# start of TEXT BLOCK
CPGOS de Total held an event benefitting Mwana wherein attendees came to enjoy crêpes, drinks, and see local artists (both professional and student) display their work. A musician and live painting demonstration provided entertainment and two items were auctioned off in a silent auction to benefit Mwana.

We look forward to continuing to grow our support base, both here in Congo and across the ocean! Contact us at info@mwana.ca if you have any ideas that you'd like to share for fundraising opportunities.


 


  
 


 

Norina's volunteer year in Congo




Norina Werner, a recent high school graduate from Germany, committed a year to living and serving Mwana Villages in Congo. With Nadia’s upcoming departure in April and her return to begin her college studies, we recently sat down with her to ask about her experience over the past year. 

How did you decide to spend a year in Pointe-Noire?

I knew that I was incredibly fortunate to have been born in Europe…thousands of people don’t get the same chance that I had. I wanted to give of myself for others, especially children.

What does a typical day look like for you?

A typical day at Mwana Home starts with Leila, Daniel, and Amandine running to me to say hello and give me big kisses—this is always a magical moment for me! This is really what reminds me why I am here. Then, I work with Fatima on her math studies to help her prepare for her first year of school next year. Fatima is making so much progress and she is such a bright and quick learner. Then we play… laugh together, make cakes, braid hair…

What would you want others to know about Mwana?

I have been so impressed by the work that everyone does at Mwana Home—everyone works with all their heart and gives what they can. For me, Mwana is truly an exceptional organization and is all based on people being generous and benevolent. It impresses me that no one is paid except the Congolese people working there—this is like no other organization who use money for their own personal gains. I am seeing more and more how the people with Mwana Home can truly change the lives of the babies who are there. The fear and insecurities in the eyes of the babies when they arrive disappears after time and in its place is joy and love. It’s truly indescribable.


We are truly grateful for Norina’s selfless love, time, and gifts that have deeply impacted all of us here at Mwana. You will be deeply missed!








Gaining Visibility

Support for Mwana Villages enables us to continue to do the work that saves and transforms lives in Pointe-Noire. Just one example is the support Georgetown Church in Ontario provided, part of which enabled us to put these signs up in the city.

Just last week, a young woman saw the sign and came to Mwana Home: with a premature baby born at only 1.5 kg, the baby was in desperate need of additional support. She has been unable to work since the baby's birth 2 months prior and was in critical need for care for her baby and herself. Even in her extreme poverty, the mother was careful to take care of her baby as well as she could: the baby was clean and in nice clothes even while she herself was in rags.

Mwana is now helping this young mother to provide for her child by training her for an honorable and dignified position as a cook or maid. Additionally, we are caring for the baby in Mwana Home and training her each day on how to care for her baby's physical and developmental needs.
# end of TEXT BLOCK
REQUIREMENT: Retype the stretch of the Mwana Villages text above from "Norina Werner, a" through "like for you?", word for word.
# start of DATA SHOWN
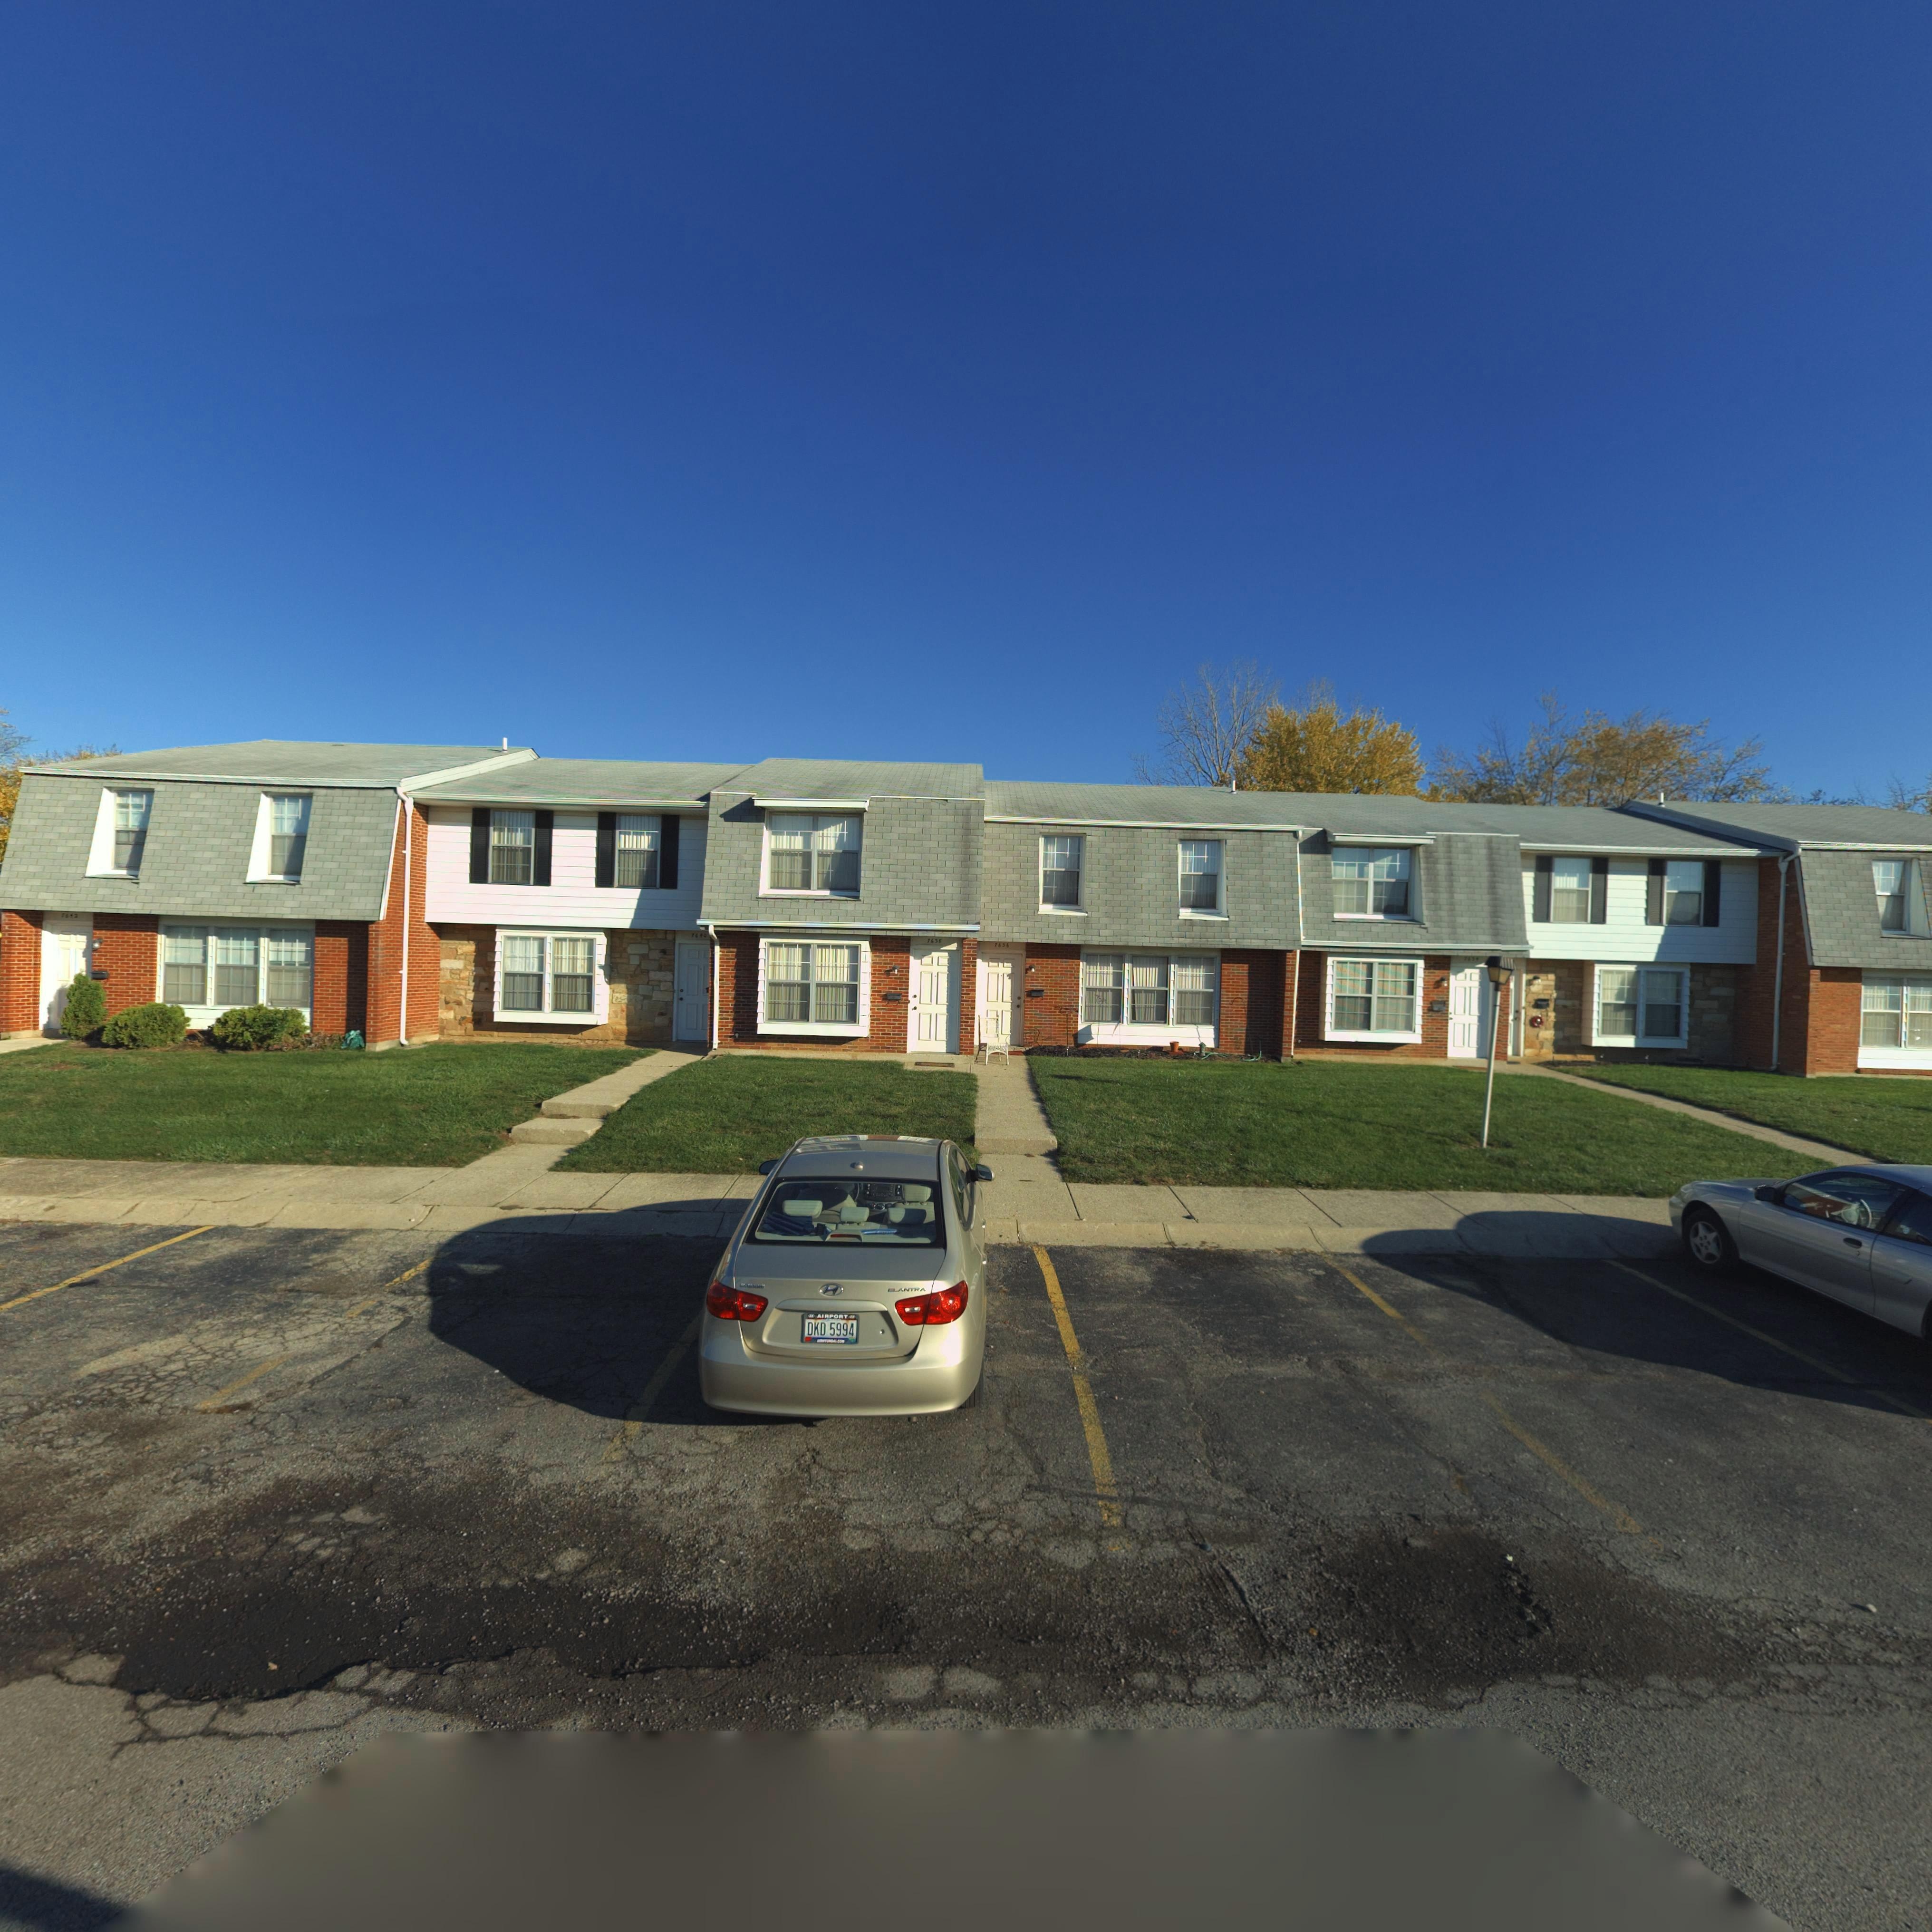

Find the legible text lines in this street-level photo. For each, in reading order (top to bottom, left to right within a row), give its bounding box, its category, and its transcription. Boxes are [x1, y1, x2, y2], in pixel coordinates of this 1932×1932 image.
# end of DATA SHOWN
FINISHED ANSWER:
Norina Werner, a recent high school graduate from Germany, committed a year to living and serving Mwana Villages in Congo. With Nadia’s upcoming departure in April and her return to begin her college studies, we recently sat down with her to ask about her experience over the past year. 

How did you decide to spend a year in Pointe-Noire?

I knew that I was incredibly fortunate to have been born in Europe…thousands of people don’t get the same chance that I had. I wanted to give of myself for others, especially children.

What does a typical day look like for you?